Are you familiar with the podcast "Spotify: A Product Story"? A bit meta, but very interesting to get a glimpse of the major milestones and challenges over the years from their point of view. Episode 7 is especially interesting, where they discuss their move from music to broader audio (including, but not limited to podcasts).
In the podcast they speak about a model for content companies with three phases:
1. Access - as long as Access is limited, it solves the customer need to provide the content. Spotify started by streaming music faster than anybody else. Currently advanced search functions play a role into access as well, I would argue.

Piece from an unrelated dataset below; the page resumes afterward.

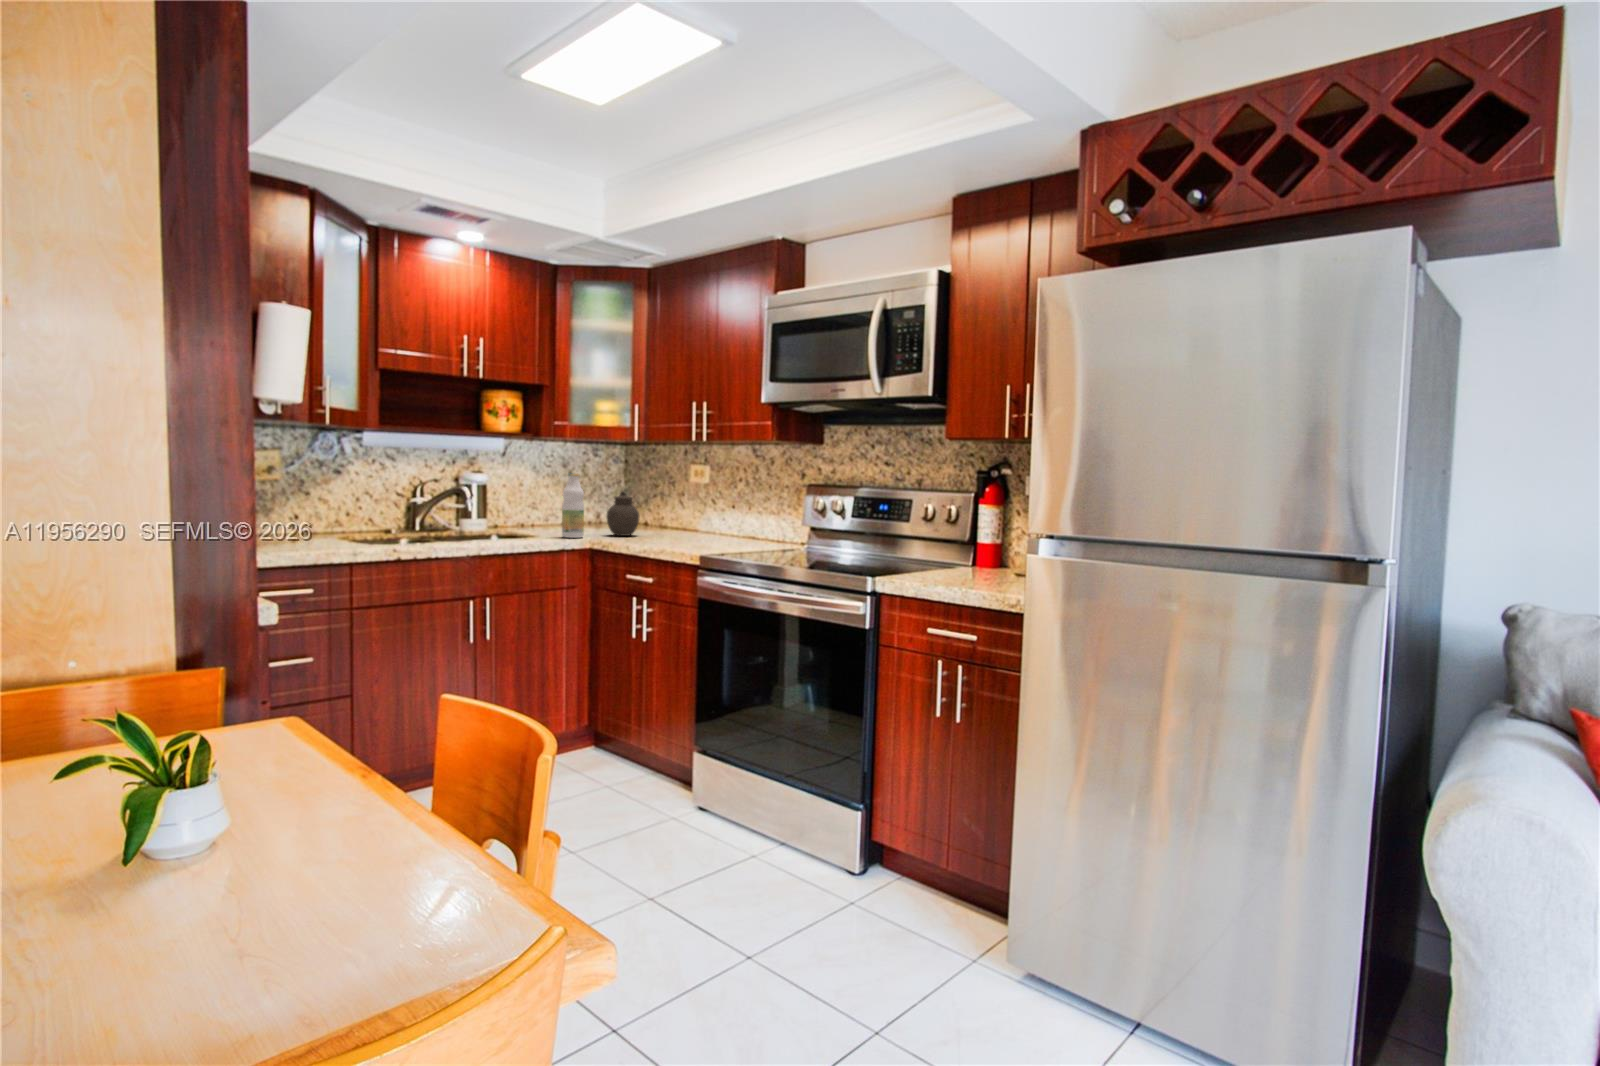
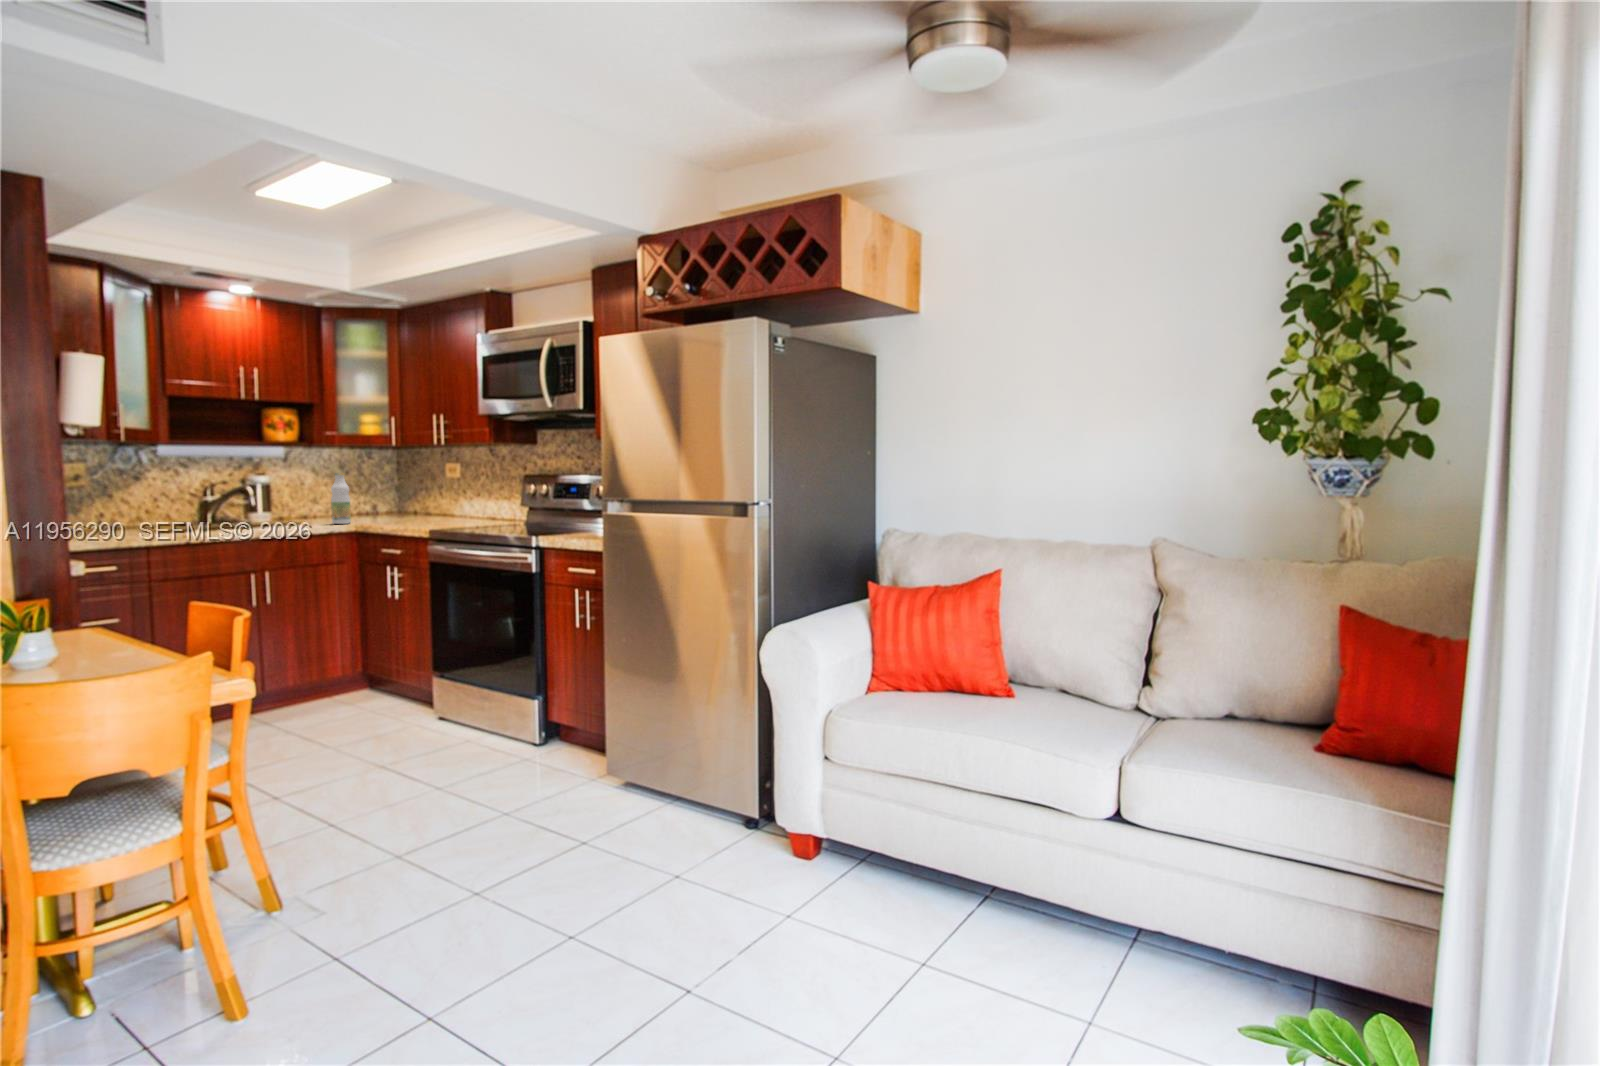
jar: present [606,492,639,536] -> none [371,487,400,521]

2. Exclusive Content - This is where Spotify is right now and explains their investments in Joe Rogan & other celebrity podcasts. Netflix is in this Phase as well, with a major issue of large costs to create their content. Spotify solves this more elegantly. I
3. Platform - Users join because of the content, creators join because of users & monetization potential. Spotify is on a good path here. Including creator tools on their platform for producing podcasts & music. The more people use the Spotify the more they convert to paying premium users. And I know firsthand how sticky the personal recommendation engine and tailored playlists are once you have use the service a bit.
It will be interesting to see what a future Phase 4 could look like - maybe your thoughts on Web3.0 will play out here. Who knows.
I like that the flywheel currently provides ample growth opportunity, but I don't see how their margins will improve anytime soon. The (exclusive) podcast content is seen as a differentiator to other platforms/competitors and therefore provided for free or with minimal monetization even to non-premium users. Therefore cashflows to shareholder will be farther down the line and should be discounted accordingly.